Furthermore, because the cycles of migration that must be performed are determined by the emergence of new formats or paradigms, which cannot be controlled or predicted, it is essentially impossible to estimate when migration will have to be performed for a given type of document-the only reliable prediction being that any given type of document is very likely to require conversion into some unforeseeable new form within some random (but probably small) number of years. Since different format changes and paradigm shifts affect different (and unpredictable) types of documents, it is likely that some of the documents within a given corpus will require migration before others, unless the corpus consists entirely of a single type of document (which becomes less likely as documents make increasing use of hypermedia, since a single hypermedia document consists of component subdocuments of various types). This implies that any given corpus is likely to require migration on an arbitrarily (and uncontrollably) short cycle, determined by whichever of the component types of any of its documents is the next to be affected by a new format or paradigm shift.

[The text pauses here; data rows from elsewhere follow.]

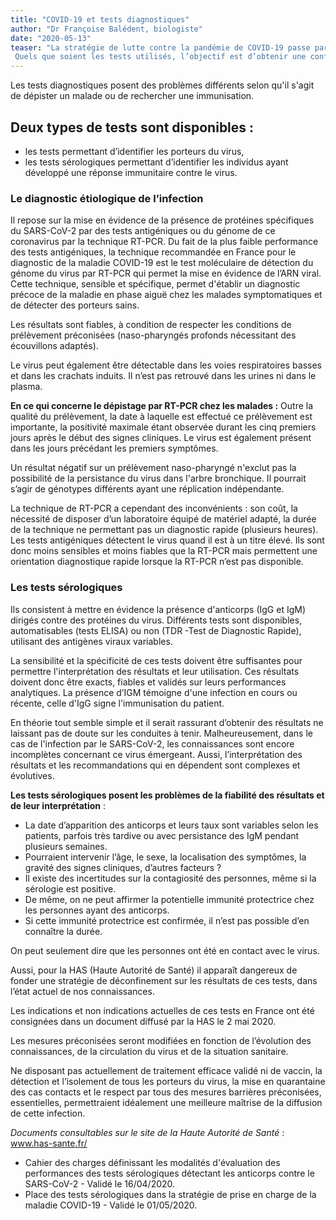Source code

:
 ```yaml
---
title: "COVID-19 et tests diagnostiques"
author: "Dr Françoise Balédent, biologiste"
date: "2020-05-13"
teaser: "La stratégie de lutte contre la pandémie de COVID-19 passe par une intensification des tests de détection de l’infection.
 Quels que soient les tests utilisés, l’objectif est d’obtenir une confirmation de l’infection par le SARS-CoV-2  pour la prise en charge d’un patient, pour la mise en place de mesures permettant de limiter la diffusion du virus ou pour la surveillance épidémiologique."
---
```


Les tests diagnostiques posent des problèmes différents selon qu'il s'agit de dépister un malade ou de rechercher une immunisation.

## Deux types de tests sont disponibles :
- les tests permettant d’identifier les porteurs du virus,
- les tests sérologiques permettant d’identifier les individus ayant développé une réponse immunitaire contre le virus.

### Le diagnostic étiologique de l’infection 
Il repose sur la mise en évidence de la présence de protéines spécifiques du SARS-CoV-2 par des tests antigéniques ou du génome de ce coronavirus par la technique RT-PCR. 
Du fait de la plus faible performance des tests antigéniques, la technique recommandée en France pour le diagnostic de la maladie COVID-19 est le test moléculaire de détection du génome du virus par RT-PCR qui permet la mise en évidence de l’ARN viral.
Cette technique, sensible et spécifique, permet d'établir un diagnostic précoce de la maladie en phase aiguë chez les malades symptomatiques et de détecter des porteurs sains.

Les résultats sont fiables, à condition de respecter les conditions de prélèvement préconisées (naso-pharyngés profonds nécessitant des écouvillons adaptés). 

Le virus peut également être détectable dans les voies respiratoires basses et dans les crachats induits.  Il n’est pas retrouvé dans les urines ni dans le plasma.

**En ce qui concerne le dépistage par RT-PCR chez les malades :** 
Outre la qualité du prélèvement, la date à laquelle est effectué ce prélèvement est importante, la positivité maximale étant observée durant les cinq premiers jours après le début des signes cliniques. Le virus est également présent dans les jours précédant les premiers symptômes.

Un résultat négatif sur un prélèvement naso-pharyngé n'exclut pas la possibilité de la persistance du virus dans l'arbre bronchique. Il pourrait s’agir de génotypes différents ayant une réplication indépendante. 

La technique de RT-PCR a cependant des inconvénients : son coût, la nécessité de disposer d’un laboratoire équipé de matériel adapté, la durée de la technique ne permettant pas un diagnostic rapide (plusieurs heures). 
Les tests antigéniques détectent le virus quand il est à un titre élevé. Ils sont donc moins sensibles et moins fiables que la RT-PCR mais permettent une orientation diagnostique rapide lorsque la RT-PCR n’est pas disponible.

### Les tests sérologiques
Ils consistent à mettre en évidence la présence d'anticorps (IgG et IgM) dirigés contre des protéines du virus. 
Différents tests sont disponibles, automatisables (tests ELISA) ou non (TDR -Test de Diagnostic Rapide), utilisant des antigènes viraux variables. 

La sensibilité et la spécificité de ces tests doivent être suffisantes pour permettre l'interprétation des résultats et leur utilisation. Ces résultats doivent donc être exacts, fiables et validés sur leurs performances analytiques.
La présence d’IGM témoigne d'une infection en cours ou récente, celle d'IgG signe l'immunisation du patient.

En théorie tout semble simple et il serait rassurant d’obtenir des résultats ne laissant pas de doute sur les conduites à tenir. 
Malheureusement, dans le cas de l'infection par le SARS-CoV-2, les connaissances sont encore incomplètes concernant ce virus émergeant. Aussi,  l’interprétation des résultats et les recommandations qui en dépendent sont complexes et évolutives.

**Les tests sérologiques posent les problèmes de la fiabilité des résultats et de leur interprétation** :
- La date d’apparition des anticorps et leurs taux sont variables selon les patients, parfois très tardive ou avec persistance des IgM pendant plusieurs semaines.
- Pourraient intervenir l’âge, le sexe, la localisation des symptômes, la gravité des signes cliniques, d’autres facteurs ?
- Il existe des incertitudes sur la contagiosité des personnes, même si la sérologie est positive.
- De même, on ne peut affirmer la potentielle immunité protectrice chez les personnes ayant des anticorps. 
- Si cette immunité protectrice est confirmée, il n’est pas possible d’en connaître la durée. 

On peut seulement dire que les personnes ont été en contact avec le virus.

Aussi, pour la HAS (Haute Autorité de Santé) il apparaît dangereux de fonder une stratégie de déconfinement sur les résultats de ces tests, dans l’état actuel de nos connaissances.

Les indications et non indications actuelles de ces tests en France ont été consignées dans un document diffusé par la HAS le 2 mai 2020. 

Les mesures préconisées seront modifiées en fonction  de l’évolution des connaissances, de la circulation du virus et de la situation sanitaire.

Ne disposant pas actuellement de traitement efficace validé ni de vaccin, la détection et l’isolement de tous les porteurs du virus, la mise en quarantaine des cas contacts et le respect par tous des mesures barrières préconisées, essentielles, permettraient idéalement une meilleure maîtrise de la diffusion de cette infection.

*Documents consultables sur le site de la Haute Autorité de Santé* : www.has-sante.fr/
-  Cahier des charges définissant les modalités d'évaluation des performances des tests sérologiques détectant les anticorps contre le SARS-CoV-2 - Validé le 16/04/2020.
- Place des tests sérologiques dans la stratégie de prise en charge de la maladie COVID-19 - Validé le 01/05/2020.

Finally, migration does not scale well. Because it is labor-intensive and highly dependent on the particular characteristics of individual document formats and paradigms, migration will derive little benefit from increased computing power. It is unlikely that general-purpose automated or semiautomated migration techniques will emerge, and if they do, they should be regarded with great suspicion because of their potential for silently corrupting entire corpora of digital documents by performing inadvertently destructive conversions on them. As the volume of our digital holdings increases over time, each migration cycle will face a greater challenge than the last, making the essentially manual methods available for performing migration increasingly inadequate to the task.

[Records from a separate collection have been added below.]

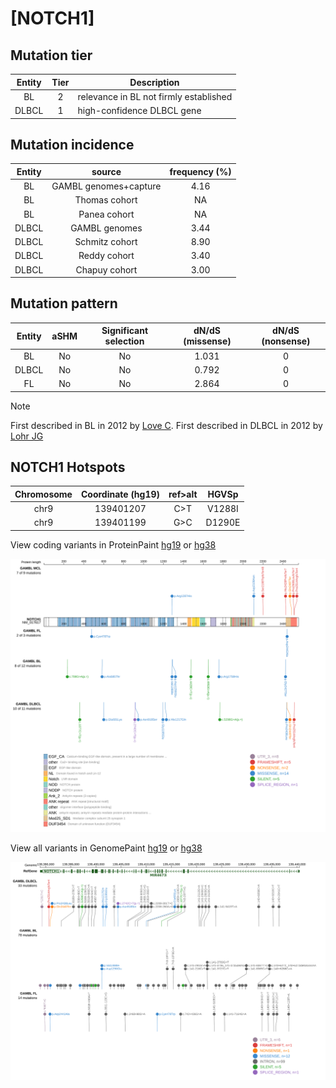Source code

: # [NOTCH1]

## Mutation tier

|Entity|Tier|Description                           |
|:------:|:----:|--------------------------------------|
|BL    |2   |relevance in BL not firmly established|
|DLBCL |1   |high-confidence DLBCL gene            |
## Mutation incidence

|Entity|source               |frequency (%)|
|:------:|:---------------------:|:-------------:|
|BL    |GAMBL genomes+capture|4.16         |
|BL    |Thomas cohort        |  NA         |
|BL    |Panea cohort         |  NA         |
|DLBCL |GAMBL genomes        |3.44         |
|DLBCL |Schmitz cohort       |8.90         |
|DLBCL |Reddy cohort         |3.40         |
|DLBCL |Chapuy cohort        |3.00         |

## Mutation pattern

|Entity|aSHM|Significant selection|dN/dS (missense)|dN/dS (nonsense)|
|:------:|:----:|:---------------------:|:----------------:|:----------------:|
|BL    |No  |No                   |1.031           |0               |
|DLBCL |No  |No                   |0.792           |0               |
|FL    |No  |No                   |2.864           |0               |


> [!NOTE]
> First described in BL in 2012 by [Love C](https://pubmed.ncbi.nlm.nih.gov/23143597). First described in DLBCL in 2012 by [Lohr JG](https://pubmed.ncbi.nlm.nih.gov/22343534)


 ## NOTCH1 Hotspots

| Chromosome |Coordinate (hg19) | ref>alt | HGVSp | 
 | :---:| :---: | :--: | :---: |
| chr9 | 139401207 | C>T | V1288I |
| chr9 | 139401199 | G>C | D1290E |

View coding variants in ProteinPaint [hg19](https://www.bcgsc.ca/downloads/morinlab/GAMBL/test/genes/NOTCH1_protein.html)  or [hg38](https://www.bcgsc.ca/downloads/morinlab/GAMBL/test/genes/NOTCH1_protein_hg38.html)

![image](images/proteinpaint/NOTCH1_NM_017617.svg)

View all variants in GenomePaint [hg19](https://www.bcgsc.ca/downloads/morinlab/GAMBL/test/genes/NOTCH1.html)  or [hg38](https://www.bcgsc.ca/downloads/morinlab/GAMBL/test/genes/NOTCH1_hg38.html)

![image](images/proteinpaint/NOTCH1.svg)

In summary, migration is essentially an approach based on wishful thinking. Because we cannot know how things will change in the future, we cannot predict what we will have to do to keep a given digital document (or type of document) accessible and readable. We can merely predict that document formats, software and hardware will become obsolete, that paradigms will shift in unpredictable ways (unpredictability being the essence of a paradigm shift), and that we will often have to do something. Since different changes may apply to different kinds of documents and records, we must expect such changes to force the migration of different kinds of documents on independent, unrelated schedules, with each document type (and perhaps even individual documents or their components) requiring specialized, labor-intensive handling. We cannot predict how much effort, time, or expense migration will require, how successful it will be in each case, how much will be lost in each conversion, nor how many of our documents will be corrupted, orphaned, or lost in each migration cycle. Furthermore, we can expect each cycle to be a unique experience that derives little or no benefit or cost savings from previous cycles, since each migration will pose a new set of unique problems.

In the absence of any alternative, a migration strategy may be better than no strategy at all; however, to the extent that it provides merely the illusion of a solution, it may in some cases actually be worse than nothing. In the long run, migration promises to be expensive, unscalable, error-prone, at most partially successful, and ultimately infeasible.


3 This approach is the standards-based version of migration, described below.

4 The migration approach is often linked to the use of standards, but standards are not intrinsically a part of migration.